■ **WHAT NEEDS TO BE DONE**
Print the listing from its top line through the line containing "olduğu anlamına gelen", nothing more, and leave out the pictures.

■ ■ ■ ■ ■

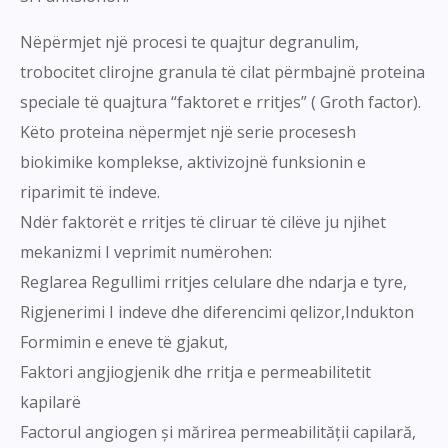
Nëpërmjet një procesi te quajtur degranulim,
trobocitet clirojne granula të cilat përmbajnë proteina
speciale të quajtura “faktoret e rritjes” ( Groth factor).
Këto proteina nëpermjet një serie procesesh
biokimike komplekse, aktivizojnë funksionin e
riparimit të indeve.
Ndër faktorët e rritjes të cliruar të cilëve ju njihet
mekanizmi I veprimit numërohen:
Reglarea Regullimi rritjes celulare dhe ndarja e tyre,
Rigjenerimi I indeve dhe diferencimi qelizor,Indukton
Formimin e eneve të gjakut,
Faktori angjiogjenik dhe rritja e permeabilitetit
kapilarë
Factorul angiogen și mărirea permeabilității capilară,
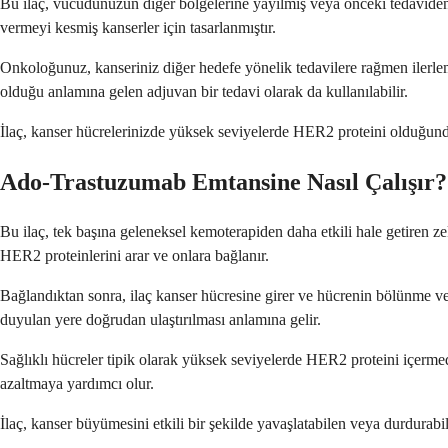
Bu ilaç, vücudunuzun diğer bölgelerine yayılmış veya önceki tedavide
vermeyi kesmiş kanserler için tasarlanmıştır.
Onkoloğunuz, kanseriniz diğer hedefe yönelik tedavilere rağmen ilerleme
olduğu anlamına gelen adjuvan bir tedavi olarak da kullanılabilir.
İlaç, kanser hücrelerinizde yüksek seviyelerde HER2 proteini olduğunda 
Ado-Trastuzumab Emtansine Nasıl Çalışır?
Bu ilaç, tek başına geleneksel kemoterapiden daha etkili hale getiren zeki
HER2 proteinlerini arar ve onlara bağlanır.
Bağlandıktan sonra, ilaç kanser hücresine girer ve hücrenin bölünme ve
duyulan yere doğrudan ulaştırılması anlamına gelir.
Sağlıklı hücreler tipik olarak yüksek seviyelerde HER2 proteini içerme
azaltmaya yardımcı olur.
İlaç, kanser büyümesini etkili bir şekilde yavaşlatabilen veya durdurabil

■ ■ ■ ■ ■

■ **SOLUTION TO THE EXERCISE**
Nëpërmjet një procesi te quajtur degranulim,
trobocitet clirojne granula të cilat përmbajnë proteina
speciale të quajtura “faktoret e rritjes” ( Groth factor).
Këto proteina nëpermjet një serie procesesh
biokimike komplekse, aktivizojnë funksionin e
riparimit të indeve.
Ndër faktorët e rritjes të cliruar të cilëve ju njihet
mekanizmi I veprimit numërohen:
Reglarea Regullimi rritjes celulare dhe ndarja e tyre,
Rigjenerimi I indeve dhe diferencimi qelizor,Indukton
Formimin e eneve të gjakut,
Faktori angjiogjenik dhe rritja e permeabilitetit
kapilarë
Factorul angiogen și mărirea permeabilității capilară,
Bu ilaç, vücudunuzun diğer bölgelerine yayılmış veya önceki tedavide
vermeyi kesmiş kanserler için tasarlanmıştır.
Onkoloğunuz, kanseriniz diğer hedefe yönelik tedavilere rağmen ilerleme
olduğu anlamına gelen adjuvan bir tedavi olarak da kullanılabilir.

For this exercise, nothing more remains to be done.